- Right fielder
- Born: February 18, 1851 St. Joseph, Missouri, U.S.
- Died: April 12, 1941 (aged 90) Indianapolis, Indiana, U.S.
- Batted: UnknownThrew: Unknown

MLB debut
- August 29, 1874, for the Baltimore Canaries

Last MLB appearance
- August 29, 1874, for the Baltimore Canaries

MLB statistics
- Batting Average: .250
- Home Runs: 0
- RBI: 0
- Stats at Baseball Reference

Teams
- Baltimore Canaries (1874);

= Frederick Boardman =

American baseball player (1851–1941)

Frederick Stanley Boardman (February 18, 1851 – April 12, 1941) was an American baseball player. Boardman was born in 1851 in St. Joseph, Missouri. According to baseball historian David Nemec, he was an "auxiliary player" in Chicago for many years.

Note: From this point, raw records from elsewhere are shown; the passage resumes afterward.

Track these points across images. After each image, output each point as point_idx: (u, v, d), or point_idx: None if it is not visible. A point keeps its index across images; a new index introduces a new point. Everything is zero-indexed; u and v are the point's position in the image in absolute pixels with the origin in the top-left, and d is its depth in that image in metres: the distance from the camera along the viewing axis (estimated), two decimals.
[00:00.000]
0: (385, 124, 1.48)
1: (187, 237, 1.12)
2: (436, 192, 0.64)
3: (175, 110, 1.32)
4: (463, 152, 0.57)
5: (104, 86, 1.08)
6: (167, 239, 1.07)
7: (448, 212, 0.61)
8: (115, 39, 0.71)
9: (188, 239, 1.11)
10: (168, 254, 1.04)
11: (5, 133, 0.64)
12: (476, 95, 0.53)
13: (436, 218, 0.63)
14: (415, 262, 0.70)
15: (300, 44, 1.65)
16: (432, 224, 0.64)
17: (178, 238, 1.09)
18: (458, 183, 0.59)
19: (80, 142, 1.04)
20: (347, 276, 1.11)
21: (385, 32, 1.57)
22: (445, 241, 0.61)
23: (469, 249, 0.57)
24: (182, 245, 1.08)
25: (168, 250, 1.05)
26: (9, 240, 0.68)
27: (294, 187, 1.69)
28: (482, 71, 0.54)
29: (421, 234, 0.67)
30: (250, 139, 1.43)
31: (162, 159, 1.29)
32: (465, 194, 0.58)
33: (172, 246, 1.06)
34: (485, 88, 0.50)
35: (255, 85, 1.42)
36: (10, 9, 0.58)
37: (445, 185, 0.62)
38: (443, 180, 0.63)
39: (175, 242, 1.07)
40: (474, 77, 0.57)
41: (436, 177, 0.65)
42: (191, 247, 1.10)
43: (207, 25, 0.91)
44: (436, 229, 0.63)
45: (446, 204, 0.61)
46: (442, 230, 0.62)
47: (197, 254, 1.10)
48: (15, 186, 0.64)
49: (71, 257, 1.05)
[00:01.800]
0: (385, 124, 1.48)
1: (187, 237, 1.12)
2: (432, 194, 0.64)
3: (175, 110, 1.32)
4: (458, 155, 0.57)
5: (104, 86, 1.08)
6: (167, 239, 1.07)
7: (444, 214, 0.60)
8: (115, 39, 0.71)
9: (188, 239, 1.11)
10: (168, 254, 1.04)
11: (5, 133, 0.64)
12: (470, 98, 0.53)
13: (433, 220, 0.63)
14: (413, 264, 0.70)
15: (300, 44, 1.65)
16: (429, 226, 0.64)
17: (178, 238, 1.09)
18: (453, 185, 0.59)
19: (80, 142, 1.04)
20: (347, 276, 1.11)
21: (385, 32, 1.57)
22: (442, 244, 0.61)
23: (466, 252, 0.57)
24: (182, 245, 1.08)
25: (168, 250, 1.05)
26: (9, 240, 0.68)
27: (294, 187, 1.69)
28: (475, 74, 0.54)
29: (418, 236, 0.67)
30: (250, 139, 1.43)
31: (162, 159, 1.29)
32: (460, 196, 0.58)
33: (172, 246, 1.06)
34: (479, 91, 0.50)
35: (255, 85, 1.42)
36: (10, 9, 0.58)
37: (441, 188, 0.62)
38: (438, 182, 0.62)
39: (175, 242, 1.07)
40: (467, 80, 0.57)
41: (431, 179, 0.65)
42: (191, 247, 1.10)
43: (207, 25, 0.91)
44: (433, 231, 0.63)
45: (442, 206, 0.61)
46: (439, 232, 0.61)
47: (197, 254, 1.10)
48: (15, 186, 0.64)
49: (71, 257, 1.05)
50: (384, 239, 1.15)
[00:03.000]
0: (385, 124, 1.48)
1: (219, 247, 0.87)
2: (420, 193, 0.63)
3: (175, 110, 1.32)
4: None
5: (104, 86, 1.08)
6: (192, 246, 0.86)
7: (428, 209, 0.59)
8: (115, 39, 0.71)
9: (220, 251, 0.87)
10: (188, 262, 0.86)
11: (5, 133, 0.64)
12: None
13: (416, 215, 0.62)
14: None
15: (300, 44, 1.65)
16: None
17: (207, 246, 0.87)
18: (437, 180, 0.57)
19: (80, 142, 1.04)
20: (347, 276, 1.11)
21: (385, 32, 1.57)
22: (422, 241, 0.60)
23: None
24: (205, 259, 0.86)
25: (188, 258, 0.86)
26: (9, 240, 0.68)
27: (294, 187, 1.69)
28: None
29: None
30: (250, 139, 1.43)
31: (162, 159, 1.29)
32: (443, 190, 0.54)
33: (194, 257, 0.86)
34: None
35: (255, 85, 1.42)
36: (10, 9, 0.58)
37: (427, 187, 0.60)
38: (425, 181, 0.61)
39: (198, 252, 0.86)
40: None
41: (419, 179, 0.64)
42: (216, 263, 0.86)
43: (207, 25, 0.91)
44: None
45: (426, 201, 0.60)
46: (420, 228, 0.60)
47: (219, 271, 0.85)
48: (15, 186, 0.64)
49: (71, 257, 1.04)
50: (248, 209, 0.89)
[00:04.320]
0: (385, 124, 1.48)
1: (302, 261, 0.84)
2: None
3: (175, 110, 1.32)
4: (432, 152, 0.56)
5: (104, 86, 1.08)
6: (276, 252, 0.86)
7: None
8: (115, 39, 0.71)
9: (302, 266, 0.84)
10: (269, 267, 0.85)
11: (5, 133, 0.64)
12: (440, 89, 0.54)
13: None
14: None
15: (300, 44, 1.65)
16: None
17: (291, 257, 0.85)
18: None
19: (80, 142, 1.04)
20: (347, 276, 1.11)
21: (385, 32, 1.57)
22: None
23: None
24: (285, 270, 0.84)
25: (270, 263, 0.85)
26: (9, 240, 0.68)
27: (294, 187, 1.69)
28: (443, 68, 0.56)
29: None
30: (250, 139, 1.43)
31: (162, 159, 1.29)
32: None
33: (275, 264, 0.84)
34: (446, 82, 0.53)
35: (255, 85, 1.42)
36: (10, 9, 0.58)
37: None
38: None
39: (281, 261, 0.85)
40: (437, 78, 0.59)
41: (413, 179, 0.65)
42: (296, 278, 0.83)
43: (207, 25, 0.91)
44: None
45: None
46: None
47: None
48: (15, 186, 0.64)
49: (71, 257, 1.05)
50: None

He appeared in one game in Major League Baseball as a right fielder for the Baltimore Canaries in the National Association during the 1874 baseball season. His lone appearance with the Canaries came about when the team visited Chicago and was in need of an outfielder. The Chicago White Stockings won the game by a 4–0 score. During the 1875 season, he worked as an umpire in the National Association. He died in 1941 in Indianapolis, at age 90. At the time of his death he had been the last living player from the 1874 season.